The uptick was welcome news for Cliffs, which struggled mightily with the global industry downturn of the last two-and-a-half years. The Ohio-based company exited several coal businesses and idled its Minnesota taconite plants for months in an effort to restructure amid a shifting landscape.

But beginning last year, Cliffs benefited from increases in global taconite prices and welcomed a host of new orders from steel producers. In August 2016 it reopened its United Taconite plant in Forbes, Minn., and that same month began building a new adjacent processing plant. That $75 million Mustang "superflux" iron-pellet plant opened in May.

"Our second quarter results clearly demonstrate the true power of our U.S. iron ore business, in which we have unrivaled operational, commercial, logistical and quality advantages," said CEO Lourenco Goncalves in a statement. "Even as iron ore prices in Asia dropped substantially during the second quarter, these unique advantages enabled us to achieve earnings before taxes and depreciation margins that are at the peak of the industry in the United States."

Goncalves said Cliffs will expand again, this time by building a new "HBI" iron-ore briquette plant in Toledo, Ohio.
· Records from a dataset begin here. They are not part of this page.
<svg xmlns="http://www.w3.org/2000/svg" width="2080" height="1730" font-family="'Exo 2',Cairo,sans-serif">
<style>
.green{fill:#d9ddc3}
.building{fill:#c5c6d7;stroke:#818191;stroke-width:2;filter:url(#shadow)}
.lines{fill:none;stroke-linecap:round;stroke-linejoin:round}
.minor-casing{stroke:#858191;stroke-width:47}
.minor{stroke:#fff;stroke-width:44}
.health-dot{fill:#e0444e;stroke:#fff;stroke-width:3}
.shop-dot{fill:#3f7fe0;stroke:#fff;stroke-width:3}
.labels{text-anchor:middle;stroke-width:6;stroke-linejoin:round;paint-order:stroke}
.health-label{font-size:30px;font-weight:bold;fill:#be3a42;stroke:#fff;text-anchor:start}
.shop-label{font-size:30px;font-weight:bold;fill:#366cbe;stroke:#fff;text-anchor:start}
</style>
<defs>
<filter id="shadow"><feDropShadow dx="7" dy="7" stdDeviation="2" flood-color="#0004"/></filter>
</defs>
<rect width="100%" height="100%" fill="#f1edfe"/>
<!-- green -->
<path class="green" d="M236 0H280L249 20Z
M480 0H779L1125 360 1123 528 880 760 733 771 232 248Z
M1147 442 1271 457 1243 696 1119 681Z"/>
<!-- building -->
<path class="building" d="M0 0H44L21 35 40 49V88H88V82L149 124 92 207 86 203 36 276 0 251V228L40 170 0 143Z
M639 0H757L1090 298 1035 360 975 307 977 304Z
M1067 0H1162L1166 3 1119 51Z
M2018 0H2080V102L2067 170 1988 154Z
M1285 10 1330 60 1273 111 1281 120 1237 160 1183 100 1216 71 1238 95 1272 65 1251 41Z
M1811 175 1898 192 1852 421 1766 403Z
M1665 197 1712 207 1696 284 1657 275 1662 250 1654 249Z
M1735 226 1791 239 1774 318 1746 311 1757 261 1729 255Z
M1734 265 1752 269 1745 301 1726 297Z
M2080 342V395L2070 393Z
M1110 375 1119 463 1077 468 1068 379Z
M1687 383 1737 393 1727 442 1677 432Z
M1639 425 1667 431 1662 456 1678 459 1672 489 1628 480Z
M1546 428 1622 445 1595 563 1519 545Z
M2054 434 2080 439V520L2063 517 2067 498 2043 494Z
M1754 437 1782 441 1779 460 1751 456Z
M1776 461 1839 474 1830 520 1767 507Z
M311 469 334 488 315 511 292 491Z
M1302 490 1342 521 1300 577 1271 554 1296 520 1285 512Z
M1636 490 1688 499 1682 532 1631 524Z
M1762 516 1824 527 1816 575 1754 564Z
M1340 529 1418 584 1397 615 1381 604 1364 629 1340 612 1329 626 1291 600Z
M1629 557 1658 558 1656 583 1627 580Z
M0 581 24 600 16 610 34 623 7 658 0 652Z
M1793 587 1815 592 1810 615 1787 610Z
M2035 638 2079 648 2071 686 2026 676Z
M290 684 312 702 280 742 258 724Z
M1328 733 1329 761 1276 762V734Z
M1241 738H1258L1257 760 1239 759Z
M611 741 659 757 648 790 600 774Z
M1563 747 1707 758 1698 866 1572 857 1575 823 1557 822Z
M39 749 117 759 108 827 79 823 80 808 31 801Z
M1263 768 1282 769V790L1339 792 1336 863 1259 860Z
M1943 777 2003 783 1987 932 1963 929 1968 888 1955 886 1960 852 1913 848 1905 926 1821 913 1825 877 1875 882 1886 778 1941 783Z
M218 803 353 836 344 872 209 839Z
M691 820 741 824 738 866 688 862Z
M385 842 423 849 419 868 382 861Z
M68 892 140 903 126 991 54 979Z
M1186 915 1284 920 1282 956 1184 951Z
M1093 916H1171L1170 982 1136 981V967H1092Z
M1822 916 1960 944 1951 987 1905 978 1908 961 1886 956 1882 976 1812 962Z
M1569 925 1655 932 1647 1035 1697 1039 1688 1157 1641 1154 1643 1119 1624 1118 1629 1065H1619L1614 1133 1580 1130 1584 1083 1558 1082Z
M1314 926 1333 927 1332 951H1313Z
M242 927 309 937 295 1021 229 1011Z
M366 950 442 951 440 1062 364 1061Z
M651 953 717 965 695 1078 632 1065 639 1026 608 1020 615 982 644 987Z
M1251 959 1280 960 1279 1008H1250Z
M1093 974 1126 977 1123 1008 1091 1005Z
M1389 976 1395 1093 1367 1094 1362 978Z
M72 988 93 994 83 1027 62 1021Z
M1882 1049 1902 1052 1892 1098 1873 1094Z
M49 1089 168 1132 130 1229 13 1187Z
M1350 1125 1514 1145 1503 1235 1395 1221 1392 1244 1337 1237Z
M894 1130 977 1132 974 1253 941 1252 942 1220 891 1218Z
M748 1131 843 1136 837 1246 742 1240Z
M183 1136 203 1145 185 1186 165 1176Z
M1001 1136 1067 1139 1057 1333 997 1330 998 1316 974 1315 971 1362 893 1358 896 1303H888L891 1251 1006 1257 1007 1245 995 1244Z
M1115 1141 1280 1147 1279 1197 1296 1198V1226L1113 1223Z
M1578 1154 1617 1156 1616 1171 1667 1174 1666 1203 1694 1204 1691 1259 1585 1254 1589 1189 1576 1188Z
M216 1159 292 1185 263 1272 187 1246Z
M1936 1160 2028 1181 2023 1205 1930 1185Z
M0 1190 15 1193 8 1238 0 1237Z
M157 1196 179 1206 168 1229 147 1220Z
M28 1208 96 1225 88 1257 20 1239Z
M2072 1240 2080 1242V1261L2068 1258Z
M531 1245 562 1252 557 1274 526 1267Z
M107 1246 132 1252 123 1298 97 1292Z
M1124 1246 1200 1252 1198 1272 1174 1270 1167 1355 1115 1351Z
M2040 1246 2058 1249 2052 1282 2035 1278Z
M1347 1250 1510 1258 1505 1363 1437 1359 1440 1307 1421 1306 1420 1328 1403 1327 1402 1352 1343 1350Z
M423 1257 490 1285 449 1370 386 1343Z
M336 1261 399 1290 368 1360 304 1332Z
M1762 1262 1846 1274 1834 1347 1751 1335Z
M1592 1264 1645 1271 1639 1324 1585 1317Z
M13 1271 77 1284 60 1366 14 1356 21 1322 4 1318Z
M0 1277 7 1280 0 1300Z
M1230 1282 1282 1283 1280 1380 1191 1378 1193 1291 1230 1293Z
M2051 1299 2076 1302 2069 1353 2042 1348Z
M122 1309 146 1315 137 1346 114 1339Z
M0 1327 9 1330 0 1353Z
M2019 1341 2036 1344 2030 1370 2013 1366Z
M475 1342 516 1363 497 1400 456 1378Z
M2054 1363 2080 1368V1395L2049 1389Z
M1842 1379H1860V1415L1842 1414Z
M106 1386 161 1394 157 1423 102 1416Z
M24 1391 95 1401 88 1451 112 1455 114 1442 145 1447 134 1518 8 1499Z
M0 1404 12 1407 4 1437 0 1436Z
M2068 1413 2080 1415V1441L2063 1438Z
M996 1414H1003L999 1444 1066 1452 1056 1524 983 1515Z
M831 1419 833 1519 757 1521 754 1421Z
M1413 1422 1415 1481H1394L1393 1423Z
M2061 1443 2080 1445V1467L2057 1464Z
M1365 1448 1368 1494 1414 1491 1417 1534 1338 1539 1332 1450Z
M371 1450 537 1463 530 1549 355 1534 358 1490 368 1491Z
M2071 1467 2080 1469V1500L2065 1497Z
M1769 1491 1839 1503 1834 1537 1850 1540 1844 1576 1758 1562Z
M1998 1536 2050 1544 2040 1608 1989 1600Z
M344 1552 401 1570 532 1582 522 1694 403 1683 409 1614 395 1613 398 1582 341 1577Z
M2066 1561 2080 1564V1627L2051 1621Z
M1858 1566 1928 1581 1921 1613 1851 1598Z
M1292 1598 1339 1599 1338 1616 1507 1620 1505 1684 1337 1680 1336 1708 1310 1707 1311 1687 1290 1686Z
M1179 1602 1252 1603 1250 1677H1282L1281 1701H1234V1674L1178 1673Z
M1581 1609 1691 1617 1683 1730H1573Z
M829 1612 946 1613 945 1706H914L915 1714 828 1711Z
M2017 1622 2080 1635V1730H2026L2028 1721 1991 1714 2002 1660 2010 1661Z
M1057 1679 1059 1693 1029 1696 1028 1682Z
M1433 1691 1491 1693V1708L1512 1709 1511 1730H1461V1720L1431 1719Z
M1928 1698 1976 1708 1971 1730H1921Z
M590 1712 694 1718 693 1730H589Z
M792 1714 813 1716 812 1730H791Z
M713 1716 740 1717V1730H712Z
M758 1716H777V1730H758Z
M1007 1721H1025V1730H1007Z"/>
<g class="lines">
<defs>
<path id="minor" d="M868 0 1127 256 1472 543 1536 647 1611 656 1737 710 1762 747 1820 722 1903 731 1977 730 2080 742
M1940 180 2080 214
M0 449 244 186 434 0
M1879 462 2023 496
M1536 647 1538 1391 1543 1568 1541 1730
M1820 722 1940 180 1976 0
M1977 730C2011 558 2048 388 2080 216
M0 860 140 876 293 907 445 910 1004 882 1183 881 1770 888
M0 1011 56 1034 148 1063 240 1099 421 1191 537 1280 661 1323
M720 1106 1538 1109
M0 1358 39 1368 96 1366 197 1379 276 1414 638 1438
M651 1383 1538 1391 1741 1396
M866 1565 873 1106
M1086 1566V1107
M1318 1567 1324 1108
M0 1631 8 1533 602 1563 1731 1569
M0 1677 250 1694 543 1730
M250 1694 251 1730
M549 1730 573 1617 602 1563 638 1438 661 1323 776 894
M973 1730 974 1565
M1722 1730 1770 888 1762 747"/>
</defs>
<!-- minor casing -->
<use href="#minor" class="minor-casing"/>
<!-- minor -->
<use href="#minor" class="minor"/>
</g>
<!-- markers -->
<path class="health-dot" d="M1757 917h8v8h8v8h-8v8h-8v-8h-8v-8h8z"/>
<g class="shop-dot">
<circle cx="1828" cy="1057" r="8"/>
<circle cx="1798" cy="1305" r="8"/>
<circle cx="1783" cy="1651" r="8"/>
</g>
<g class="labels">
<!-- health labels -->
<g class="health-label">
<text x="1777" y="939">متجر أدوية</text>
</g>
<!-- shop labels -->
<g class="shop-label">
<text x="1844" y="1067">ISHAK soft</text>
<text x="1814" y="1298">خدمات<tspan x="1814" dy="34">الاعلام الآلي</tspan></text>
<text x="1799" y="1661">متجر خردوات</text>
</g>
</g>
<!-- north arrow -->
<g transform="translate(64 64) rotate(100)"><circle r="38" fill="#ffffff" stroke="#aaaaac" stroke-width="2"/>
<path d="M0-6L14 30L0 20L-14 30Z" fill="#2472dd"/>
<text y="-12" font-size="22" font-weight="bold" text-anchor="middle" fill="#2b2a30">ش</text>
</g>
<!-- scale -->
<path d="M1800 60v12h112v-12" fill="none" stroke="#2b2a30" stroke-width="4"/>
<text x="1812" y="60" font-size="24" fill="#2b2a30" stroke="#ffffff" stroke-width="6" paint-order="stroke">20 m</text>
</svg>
Minnesota and six other states had been possible contenders for the project.

Goncalves said the new plant in Ohio "will enable Cliffs to supply high-quality, customized HBI as feedstock to select electric arc furnace steelmakers. As electric arc furnaces become Cliffs' clients, we expect the earnings power of U.S. iron ore will carry over to this new business."

Iron ore that is processed into HBI briquettes is considered high value because the briquettes have a higher concentration of iron and can be processed in the more efficient electric arc furnaces.